Hughes v. StateAnnotate this Case
228 So. 2d 862 (1969)
Bobby HUGHES, alias v. STATE.
8 Div. 1.
Court of Criminal Appeals of Alabama.
October 21, 1969.
Rehearing Denied November 25, 1969.
*863 Bill Fite, Hamilton, for appellant.
MacDonald Gallion, Atty. Gen., and Richard F. Calhoun, Asst. Atty. Gen., for the State.
PRICE, Presiding Judge.
This appellant entered a plea of guilty and was by the court adjudged guilty of the offense of burglary in the second degree. His application for probation was denied. He gave notice of appeal from the judgment of conviction and from the order denying his application for probation.

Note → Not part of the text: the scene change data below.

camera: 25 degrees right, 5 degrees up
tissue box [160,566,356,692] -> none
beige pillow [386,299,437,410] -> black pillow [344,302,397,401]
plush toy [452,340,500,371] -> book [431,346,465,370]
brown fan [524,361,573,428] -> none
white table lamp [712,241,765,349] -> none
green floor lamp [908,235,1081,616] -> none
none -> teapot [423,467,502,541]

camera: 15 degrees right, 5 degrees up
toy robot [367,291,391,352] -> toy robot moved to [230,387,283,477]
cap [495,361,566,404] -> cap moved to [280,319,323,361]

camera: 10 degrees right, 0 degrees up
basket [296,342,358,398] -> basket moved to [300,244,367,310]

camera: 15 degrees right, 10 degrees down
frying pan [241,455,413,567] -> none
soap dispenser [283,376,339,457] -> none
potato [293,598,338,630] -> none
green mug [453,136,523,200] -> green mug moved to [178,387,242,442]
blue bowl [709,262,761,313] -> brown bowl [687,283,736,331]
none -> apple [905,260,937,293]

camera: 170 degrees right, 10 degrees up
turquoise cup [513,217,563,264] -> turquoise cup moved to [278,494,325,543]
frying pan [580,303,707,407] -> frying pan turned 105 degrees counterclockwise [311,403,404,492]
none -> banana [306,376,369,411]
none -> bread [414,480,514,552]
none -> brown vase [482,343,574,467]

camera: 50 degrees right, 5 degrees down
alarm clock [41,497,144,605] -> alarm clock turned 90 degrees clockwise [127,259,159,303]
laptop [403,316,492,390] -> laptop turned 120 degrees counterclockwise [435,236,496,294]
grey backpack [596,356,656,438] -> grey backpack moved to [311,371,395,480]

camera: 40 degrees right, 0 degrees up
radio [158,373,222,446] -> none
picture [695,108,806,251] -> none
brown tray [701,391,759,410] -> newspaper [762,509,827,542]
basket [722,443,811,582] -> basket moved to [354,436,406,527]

Counsel for appellant states in brief: "There appears to be two questions in this appeal: 1. Is the denial of the application for probation appealable? 2. Did the trial court abuse its discretion in denying the defendant's application for probation?"
We answer the first question in the negative. An appeal in a criminal case can be taken only from a judgment of conviction. Title 15, Sec. 367, Code 1940; Vick v. State, 156 Ala. 669, 46 So. 566; Law v. State, 238 Ala. 428, 191 So. 803; Rogers v. State, 39 Ala.App. 441, 104 So. 2d 481, cert. den. 267 Ala. 697, 104 So. 2d 482.
An order made after final judgment is not, in the absence of statutory provision, an order from which an appeal may be taken. Dawson v. State, 37 Ala.App. 16, 66 So. 2d 567.
We hold that the order denying probation was not a final judgment from which an appeal may be taken.
The order denying probation is not reviewable upon the appeal from the judgment of conviction. Parnell v. State, 35 Ala.App. 532, 49 So. 2d 919.
Since there is no appeal from the order denying probation, counsel's second question is not properly before us for consideration. However, Sparks v. State, 40 Ala.App. 551, 119 So. 2d 596, points out that the granting or denial of probation is entirely within the discretion of the trial court.
The appeal from the order denying probation is dismissed. The judgment of conviction is affirmed.